About this task - From the records below, please repeat exactly the line that has "te klikken, gaat", the line that has "votre niveau d’étude", and every line between them, and nothing else.

Exercise data -
----------------

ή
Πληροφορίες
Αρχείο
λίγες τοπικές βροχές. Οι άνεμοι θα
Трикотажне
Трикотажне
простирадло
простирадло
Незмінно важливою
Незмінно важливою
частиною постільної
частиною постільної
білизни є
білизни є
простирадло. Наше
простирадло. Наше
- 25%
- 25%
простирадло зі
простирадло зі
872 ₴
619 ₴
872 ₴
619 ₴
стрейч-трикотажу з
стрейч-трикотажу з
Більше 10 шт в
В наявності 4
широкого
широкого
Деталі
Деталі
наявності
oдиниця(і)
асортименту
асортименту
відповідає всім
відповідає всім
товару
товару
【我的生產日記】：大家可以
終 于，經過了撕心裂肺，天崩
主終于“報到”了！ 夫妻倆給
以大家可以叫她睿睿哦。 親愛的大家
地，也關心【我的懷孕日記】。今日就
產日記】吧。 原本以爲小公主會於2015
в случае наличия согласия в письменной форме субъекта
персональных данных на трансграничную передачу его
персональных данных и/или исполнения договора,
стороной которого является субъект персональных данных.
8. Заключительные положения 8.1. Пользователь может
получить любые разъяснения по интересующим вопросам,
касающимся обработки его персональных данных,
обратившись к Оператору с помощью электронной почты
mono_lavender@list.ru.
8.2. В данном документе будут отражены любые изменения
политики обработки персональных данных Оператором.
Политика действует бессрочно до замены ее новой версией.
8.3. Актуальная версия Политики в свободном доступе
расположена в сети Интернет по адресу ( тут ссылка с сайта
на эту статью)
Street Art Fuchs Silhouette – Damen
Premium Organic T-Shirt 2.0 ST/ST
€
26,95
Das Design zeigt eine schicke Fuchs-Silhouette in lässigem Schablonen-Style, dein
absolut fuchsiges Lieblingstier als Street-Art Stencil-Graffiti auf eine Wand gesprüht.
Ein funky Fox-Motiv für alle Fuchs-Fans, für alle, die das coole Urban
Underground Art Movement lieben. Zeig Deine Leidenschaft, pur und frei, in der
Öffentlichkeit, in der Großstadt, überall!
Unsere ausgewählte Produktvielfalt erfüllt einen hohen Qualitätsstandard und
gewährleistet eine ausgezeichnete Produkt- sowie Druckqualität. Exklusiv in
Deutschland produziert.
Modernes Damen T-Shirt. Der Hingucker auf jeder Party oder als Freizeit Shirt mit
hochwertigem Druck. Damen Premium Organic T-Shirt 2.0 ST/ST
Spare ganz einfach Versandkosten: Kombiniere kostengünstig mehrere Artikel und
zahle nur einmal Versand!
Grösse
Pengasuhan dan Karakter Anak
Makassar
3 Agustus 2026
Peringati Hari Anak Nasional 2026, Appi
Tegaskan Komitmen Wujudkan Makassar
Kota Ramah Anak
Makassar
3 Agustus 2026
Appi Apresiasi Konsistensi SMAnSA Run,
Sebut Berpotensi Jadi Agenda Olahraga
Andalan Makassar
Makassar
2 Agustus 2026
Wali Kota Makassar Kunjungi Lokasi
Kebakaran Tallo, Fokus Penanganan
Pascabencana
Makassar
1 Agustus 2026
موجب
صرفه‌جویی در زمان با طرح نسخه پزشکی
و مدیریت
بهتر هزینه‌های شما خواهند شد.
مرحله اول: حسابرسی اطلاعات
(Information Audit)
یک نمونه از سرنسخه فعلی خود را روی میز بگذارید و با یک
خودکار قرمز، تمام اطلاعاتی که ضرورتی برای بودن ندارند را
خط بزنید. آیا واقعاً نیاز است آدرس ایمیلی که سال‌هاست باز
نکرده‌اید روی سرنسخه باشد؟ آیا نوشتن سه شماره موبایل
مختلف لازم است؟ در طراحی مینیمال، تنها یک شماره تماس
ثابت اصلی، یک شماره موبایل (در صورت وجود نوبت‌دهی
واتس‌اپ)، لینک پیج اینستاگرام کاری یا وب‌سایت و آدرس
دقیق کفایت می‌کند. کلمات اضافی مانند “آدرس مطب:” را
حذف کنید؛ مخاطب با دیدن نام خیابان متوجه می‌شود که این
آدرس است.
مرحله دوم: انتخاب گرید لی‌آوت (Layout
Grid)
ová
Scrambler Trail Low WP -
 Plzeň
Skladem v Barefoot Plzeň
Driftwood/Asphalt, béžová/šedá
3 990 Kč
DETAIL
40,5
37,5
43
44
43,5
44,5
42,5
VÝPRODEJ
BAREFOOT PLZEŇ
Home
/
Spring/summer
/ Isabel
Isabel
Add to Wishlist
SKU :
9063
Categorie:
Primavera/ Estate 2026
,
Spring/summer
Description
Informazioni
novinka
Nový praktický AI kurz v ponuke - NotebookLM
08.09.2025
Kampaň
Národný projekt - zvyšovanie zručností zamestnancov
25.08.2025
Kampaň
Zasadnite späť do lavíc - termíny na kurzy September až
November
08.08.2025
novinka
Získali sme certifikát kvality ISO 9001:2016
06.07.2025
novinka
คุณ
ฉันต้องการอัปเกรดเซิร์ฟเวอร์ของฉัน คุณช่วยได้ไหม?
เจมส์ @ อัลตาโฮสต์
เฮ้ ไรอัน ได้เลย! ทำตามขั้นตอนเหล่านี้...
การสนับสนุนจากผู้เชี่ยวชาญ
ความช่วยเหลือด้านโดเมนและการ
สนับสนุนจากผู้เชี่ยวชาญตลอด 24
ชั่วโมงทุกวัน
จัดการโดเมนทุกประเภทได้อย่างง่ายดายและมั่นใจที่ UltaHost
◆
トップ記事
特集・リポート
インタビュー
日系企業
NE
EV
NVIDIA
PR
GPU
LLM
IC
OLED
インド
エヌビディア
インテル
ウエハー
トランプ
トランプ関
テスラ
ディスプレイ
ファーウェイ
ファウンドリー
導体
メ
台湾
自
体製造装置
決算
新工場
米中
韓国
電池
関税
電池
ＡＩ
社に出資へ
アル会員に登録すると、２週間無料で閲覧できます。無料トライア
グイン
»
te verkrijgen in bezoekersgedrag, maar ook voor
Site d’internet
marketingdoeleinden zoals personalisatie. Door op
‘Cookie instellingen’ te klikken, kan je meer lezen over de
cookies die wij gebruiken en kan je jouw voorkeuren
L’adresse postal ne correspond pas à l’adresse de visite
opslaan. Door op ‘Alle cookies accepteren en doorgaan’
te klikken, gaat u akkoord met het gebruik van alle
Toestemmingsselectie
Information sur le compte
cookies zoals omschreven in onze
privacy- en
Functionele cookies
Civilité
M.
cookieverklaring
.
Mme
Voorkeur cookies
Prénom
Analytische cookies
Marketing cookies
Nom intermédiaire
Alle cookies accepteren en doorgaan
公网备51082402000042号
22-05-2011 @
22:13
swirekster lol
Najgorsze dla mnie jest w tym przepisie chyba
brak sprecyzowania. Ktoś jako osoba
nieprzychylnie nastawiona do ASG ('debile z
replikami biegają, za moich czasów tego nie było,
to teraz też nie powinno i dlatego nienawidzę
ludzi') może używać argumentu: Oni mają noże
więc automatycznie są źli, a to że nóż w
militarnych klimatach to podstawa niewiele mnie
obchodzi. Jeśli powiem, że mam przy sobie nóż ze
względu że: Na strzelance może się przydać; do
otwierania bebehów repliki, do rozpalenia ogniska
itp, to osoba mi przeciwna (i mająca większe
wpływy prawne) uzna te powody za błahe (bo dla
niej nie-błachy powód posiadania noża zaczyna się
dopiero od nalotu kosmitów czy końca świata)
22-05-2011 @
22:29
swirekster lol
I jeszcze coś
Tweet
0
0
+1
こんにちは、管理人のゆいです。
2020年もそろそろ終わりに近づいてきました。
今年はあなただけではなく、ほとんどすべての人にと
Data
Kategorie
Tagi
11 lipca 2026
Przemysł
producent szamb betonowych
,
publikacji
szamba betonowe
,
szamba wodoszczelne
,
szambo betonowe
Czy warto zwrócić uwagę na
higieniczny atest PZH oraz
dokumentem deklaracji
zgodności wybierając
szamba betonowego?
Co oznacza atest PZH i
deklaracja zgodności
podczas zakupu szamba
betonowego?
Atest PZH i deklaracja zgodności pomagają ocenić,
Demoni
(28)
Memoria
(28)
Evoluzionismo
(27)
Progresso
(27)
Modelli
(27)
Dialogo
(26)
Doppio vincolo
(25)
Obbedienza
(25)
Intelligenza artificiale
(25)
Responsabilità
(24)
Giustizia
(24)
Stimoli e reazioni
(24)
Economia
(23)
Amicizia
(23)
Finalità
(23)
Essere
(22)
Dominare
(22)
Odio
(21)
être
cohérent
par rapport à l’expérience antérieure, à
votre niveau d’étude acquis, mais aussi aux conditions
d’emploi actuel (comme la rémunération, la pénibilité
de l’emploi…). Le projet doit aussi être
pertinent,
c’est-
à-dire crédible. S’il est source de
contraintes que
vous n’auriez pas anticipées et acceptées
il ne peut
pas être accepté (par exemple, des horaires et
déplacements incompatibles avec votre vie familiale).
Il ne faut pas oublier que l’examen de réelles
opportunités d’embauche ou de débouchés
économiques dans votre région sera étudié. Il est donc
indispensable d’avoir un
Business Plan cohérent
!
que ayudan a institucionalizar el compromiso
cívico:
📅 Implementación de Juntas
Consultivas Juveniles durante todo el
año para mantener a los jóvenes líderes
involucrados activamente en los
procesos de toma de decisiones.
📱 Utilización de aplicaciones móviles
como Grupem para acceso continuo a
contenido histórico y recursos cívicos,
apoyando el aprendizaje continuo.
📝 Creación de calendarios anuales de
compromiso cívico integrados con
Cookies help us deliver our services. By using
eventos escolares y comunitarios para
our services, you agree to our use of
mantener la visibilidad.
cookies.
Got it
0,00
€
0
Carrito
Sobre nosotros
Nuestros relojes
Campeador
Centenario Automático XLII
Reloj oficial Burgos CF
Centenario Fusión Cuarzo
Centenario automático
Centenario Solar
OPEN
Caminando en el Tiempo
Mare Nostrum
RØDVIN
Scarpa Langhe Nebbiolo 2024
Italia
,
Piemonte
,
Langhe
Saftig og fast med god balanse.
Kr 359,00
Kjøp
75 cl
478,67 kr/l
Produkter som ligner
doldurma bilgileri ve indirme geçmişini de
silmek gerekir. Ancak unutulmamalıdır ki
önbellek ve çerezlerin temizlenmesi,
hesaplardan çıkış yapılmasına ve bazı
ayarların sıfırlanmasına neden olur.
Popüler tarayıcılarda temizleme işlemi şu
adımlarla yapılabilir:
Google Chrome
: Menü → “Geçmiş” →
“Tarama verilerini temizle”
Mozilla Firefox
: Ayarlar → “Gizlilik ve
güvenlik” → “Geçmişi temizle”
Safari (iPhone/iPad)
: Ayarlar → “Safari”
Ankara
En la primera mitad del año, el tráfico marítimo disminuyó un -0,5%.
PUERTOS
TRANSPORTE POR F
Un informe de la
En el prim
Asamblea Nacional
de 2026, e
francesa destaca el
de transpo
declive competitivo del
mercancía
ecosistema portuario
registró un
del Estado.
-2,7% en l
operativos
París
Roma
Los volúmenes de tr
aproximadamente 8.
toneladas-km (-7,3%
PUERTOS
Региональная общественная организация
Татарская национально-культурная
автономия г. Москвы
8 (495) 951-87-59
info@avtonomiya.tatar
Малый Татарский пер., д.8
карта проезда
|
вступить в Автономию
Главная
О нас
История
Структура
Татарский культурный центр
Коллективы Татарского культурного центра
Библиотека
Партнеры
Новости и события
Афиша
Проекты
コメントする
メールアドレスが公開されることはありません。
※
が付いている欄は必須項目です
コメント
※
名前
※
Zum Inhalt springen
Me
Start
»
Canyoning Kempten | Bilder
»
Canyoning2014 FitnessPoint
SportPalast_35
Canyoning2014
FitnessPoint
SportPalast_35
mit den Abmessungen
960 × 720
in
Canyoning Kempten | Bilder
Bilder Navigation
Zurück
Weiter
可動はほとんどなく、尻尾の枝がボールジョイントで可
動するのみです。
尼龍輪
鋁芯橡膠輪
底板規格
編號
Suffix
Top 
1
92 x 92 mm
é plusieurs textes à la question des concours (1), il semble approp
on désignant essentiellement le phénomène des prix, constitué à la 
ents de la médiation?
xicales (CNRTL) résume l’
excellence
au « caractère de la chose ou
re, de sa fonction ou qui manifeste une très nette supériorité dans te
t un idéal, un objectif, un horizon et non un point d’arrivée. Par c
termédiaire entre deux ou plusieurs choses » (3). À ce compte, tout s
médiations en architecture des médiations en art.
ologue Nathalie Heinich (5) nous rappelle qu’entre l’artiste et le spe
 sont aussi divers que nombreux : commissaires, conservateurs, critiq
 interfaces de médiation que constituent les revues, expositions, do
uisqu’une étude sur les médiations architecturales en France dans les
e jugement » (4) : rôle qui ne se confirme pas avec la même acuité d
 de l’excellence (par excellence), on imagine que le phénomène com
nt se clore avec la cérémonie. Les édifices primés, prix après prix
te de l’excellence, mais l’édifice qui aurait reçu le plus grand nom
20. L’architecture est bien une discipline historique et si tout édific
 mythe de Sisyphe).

----------------

Reply -
te klikken, gaat u akkoord met het gebruik van alle
Toestemmingsselectie
Information sur le compte
cookies zoals omschreven in onze
privacy- en
Functionele cookies
Civilité
M.
cookieverklaring
.
Mme
Voorkeur cookies
Prénom
Analytische cookies
Marketing cookies
Nom intermédiaire
Alle cookies accepteren en doorgaan
公网备51082402000042号
22-05-2011 @
22:13
swirekster lol
Najgorsze dla mnie jest w tym przepisie chyba
brak sprecyzowania. Ktoś jako osoba
nieprzychylnie nastawiona do ASG ('debile z
replikami biegają, za moich czasów tego nie było,
to teraz też nie powinno i dlatego nienawidzę
ludzi') może używać argumentu: Oni mają noże
więc automatycznie są źli, a to że nóż w
militarnych klimatach to podstawa niewiele mnie
obchodzi. Jeśli powiem, że mam przy sobie nóż ze
względu że: Na strzelance może się przydać; do
otwierania bebehów repliki, do rozpalenia ogniska
itp, to osoba mi przeciwna (i mająca większe
wpływy prawne) uzna te powody za błahe (bo dla
niej nie-błachy powód posiadania noża zaczyna się
dopiero od nalotu kosmitów czy końca świata)
22-05-2011 @
22:29
swirekster lol
I jeszcze coś
Tweet
0
0
+1
こんにちは、管理人のゆいです。
2020年もそろそろ終わりに近づいてきました。
今年はあなただけではなく、ほとんどすべての人にと
Data
Kategorie
Tagi
11 lipca 2026
Przemysł
producent szamb betonowych
,
publikacji
szamba betonowe
,
szamba wodoszczelne
,
szambo betonowe
Czy warto zwrócić uwagę na
higieniczny atest PZH oraz
dokumentem deklaracji
zgodności wybierając
szamba betonowego?
Co oznacza atest PZH i
deklaracja zgodności
podczas zakupu szamba
betonowego?
Atest PZH i deklaracja zgodności pomagają ocenić,
Demoni
(28)
Memoria
(28)
Evoluzionismo
(27)
Progresso
(27)
Modelli
(27)
Dialogo
(26)
Doppio vincolo
(25)
Obbedienza
(25)
Intelligenza artificiale
(25)
Responsabilità
(24)
Giustizia
(24)
Stimoli e reazioni
(24)
Economia
(23)
Amicizia
(23)
Finalità
(23)
Essere
(22)
Dominare
(22)
Odio
(21)
être
cohérent
par rapport à l’expérience antérieure, à
votre niveau d’étude acquis, mais aussi aux conditions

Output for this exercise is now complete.